4 sentidos básicos que quizá no conoces

Si te digo “sentidos básicos” seguro que piensas en 5: vista, olfato, gusto, tacto y oído.

Los niños, desde que nacen, perciben olores, colores y sabores.

Pero existen otras percepciones (sentidos) que se desarrollan en los primeros siete años y que son los canales más importantes a través de los cuales los niños se experimentan y se autoperciben.

Estos cuatro sentidos básicos son:

  • El vestibular o de equilibrio, gracias al cual se orienta en el espacio. 
  • El táctil, que le sirve para percibir sus propios límites corporales. 
  • El propio-perceptivo, mediante el que percibe su propio movimiento.
  • El sentido vital o del bienestar. Con el que siente sus funciones vitales, sobre todo cuando aparece una necesidad o desequilibrio: dolor de tripa, frío, sueño, hambre…  
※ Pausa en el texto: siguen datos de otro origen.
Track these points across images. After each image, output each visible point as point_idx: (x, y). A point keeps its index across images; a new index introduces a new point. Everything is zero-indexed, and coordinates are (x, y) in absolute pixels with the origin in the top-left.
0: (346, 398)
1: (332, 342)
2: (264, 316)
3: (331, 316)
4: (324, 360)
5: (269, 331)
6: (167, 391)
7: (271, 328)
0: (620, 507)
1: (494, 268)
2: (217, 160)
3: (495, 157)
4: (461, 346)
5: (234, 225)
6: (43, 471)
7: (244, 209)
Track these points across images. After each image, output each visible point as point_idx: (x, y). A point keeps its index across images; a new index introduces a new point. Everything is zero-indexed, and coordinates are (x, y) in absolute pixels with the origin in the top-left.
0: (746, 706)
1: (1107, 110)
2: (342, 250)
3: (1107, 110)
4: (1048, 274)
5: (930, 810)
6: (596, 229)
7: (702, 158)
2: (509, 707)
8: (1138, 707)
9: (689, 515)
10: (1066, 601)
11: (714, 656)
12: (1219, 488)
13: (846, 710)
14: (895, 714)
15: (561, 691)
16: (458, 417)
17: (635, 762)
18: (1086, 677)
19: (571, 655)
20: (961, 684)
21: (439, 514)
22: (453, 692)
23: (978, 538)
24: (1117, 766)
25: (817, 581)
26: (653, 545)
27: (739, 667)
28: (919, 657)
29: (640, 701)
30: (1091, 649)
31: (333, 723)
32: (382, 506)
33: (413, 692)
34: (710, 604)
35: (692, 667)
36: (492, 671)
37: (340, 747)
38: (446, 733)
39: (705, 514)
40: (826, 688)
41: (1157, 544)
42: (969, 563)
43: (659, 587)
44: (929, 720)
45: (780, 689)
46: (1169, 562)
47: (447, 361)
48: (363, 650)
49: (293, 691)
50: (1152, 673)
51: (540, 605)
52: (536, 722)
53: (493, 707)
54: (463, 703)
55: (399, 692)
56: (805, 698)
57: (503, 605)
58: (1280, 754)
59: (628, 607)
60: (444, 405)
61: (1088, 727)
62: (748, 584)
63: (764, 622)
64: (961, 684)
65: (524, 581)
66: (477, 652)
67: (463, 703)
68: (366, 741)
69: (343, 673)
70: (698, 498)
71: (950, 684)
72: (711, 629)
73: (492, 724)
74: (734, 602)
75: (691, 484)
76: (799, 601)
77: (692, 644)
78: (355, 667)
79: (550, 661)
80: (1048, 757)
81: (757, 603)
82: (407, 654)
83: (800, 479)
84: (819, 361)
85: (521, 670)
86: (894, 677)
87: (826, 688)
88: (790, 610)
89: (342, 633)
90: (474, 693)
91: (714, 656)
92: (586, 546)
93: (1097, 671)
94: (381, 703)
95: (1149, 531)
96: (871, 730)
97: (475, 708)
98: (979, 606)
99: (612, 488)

Durante los primeros siete años de vida estos sentidos deben desarrollarse y fortalecerse. Si no es así puede afectar a la motricidad, el comportamiento y/o capacidad de aprendizaje, porque cada uno de estos sentidos está relacionado con otras capacidades.

¿A qué capacidad afecta cada uno de estos sentidos?

Sentido del equilibrio

Es la base de la escucha y comprensión de las palabras. Por esto tiene gran influencia en el desarrollo del lenguaje y capacidad de atención. Además proporciona confianza, estabilidad y equilibrio interior.               

Sentido propioceptivo   

Es la capacidad de mover cada músculo del cuerpo de manera independiente (libre de reflejos primitivos). Por eso es la base del desarrollo del  lenguaje, ya que la articulación es motricidad. Además aporta autocontrol, autoestima y es determinante en la agilidad mental.

Sentido vital

Jean Ayres lo llamó sentido del bienestar, ya que produce exactamente eso, bienestar. 

Aporta calma, paciencia y salud. Sólo piensa en un niño que han dormido mal o que tiene hambre y cómo eso les provoca inquietud e intolerancia.  

Rudolf Steiner lo llama sentido vital, ya que está íntimamente relacionado con las funciones y ritmos vitales de sueño, alimentación… es decir, con las funciones reguladas por el cerebro primitivo.  En su Teoría de los doce sentidos, Rudolf Steiner relaciona este sentido con la capacidad y desarrollo del sentido de la percepción del pensamiento ajeno, es decir, del pensamiento del otro. La clave para desarrollarlo en la infancia es el ritmo. 

Sentido del tacto

Es la base del “tacto” en el trato con los otros, de la percepción del otro y el respeto. El tacto influye mucho en el comportamiento por su estrecha relación con la capacidad de percibir al otro y de percibir el límite propio y ajeno. Si está inmaduro o existe un desajuste en la percepción táctil, el niño puede tener tendencia a pegar u otras dificultades al relacionarse. 

Los niños necesitan poder percibirse a ellos mismos para ser capaces de percibir a los otros sin sentirse amenazados o sin necesidad de buscar contacto de forma compulsiva. 

El sentido del tacto, cultivado correctamente en la infancia, se transformará en el sentido social de la percepción del Yo ajeno, es decir, de la percepción del otro.

¿Cómo garantizamos el buen desarrollo de los 4 sentidos básicos? 

Muy simple: Jugando y viviendo experiencias propias de la infancia:

  • El tacto: jugando y experimentando diferentes texturas texturas, materiales, tamaños y pesos. Y que sean naturales: piedras, barro, arena, lana, masas, ramas,,, Además de una buena relación de tacto y contacto con las personas de vínculo.
  • El sentido propio perceptivo: jugando, corriendo, saltando, trepando. Haciendo canciones y juegos de dedos y Rimas con movimiento armónicos. Los niños necesitan adultos afectuosos que les permitan disfrutar de la alegría de moverse en libertad.
  • El sentido vestibular o del equilibrio: columpiándose, meciéndose, saltando, patinando, montando en bici, en zancos. Además con un entorno de adultos equilibrados y centrados.
  • El sentido vital o del bienestar: Con ritmos regulares de sueño y de alimentación. Ritmos armónicos de estar fuera y de estar dentro, de estar en movimiento y estar quietos. Y con rimas, canciones y juegos de movimiento que sean rítmicos.

Lo mejor es que un buen rato diario en el parque (o en plaza) garantiza un estímulo básico de estos sentidos. 

Por eso… haga el tiempo que haga, anímate a salir a la calle con los niños.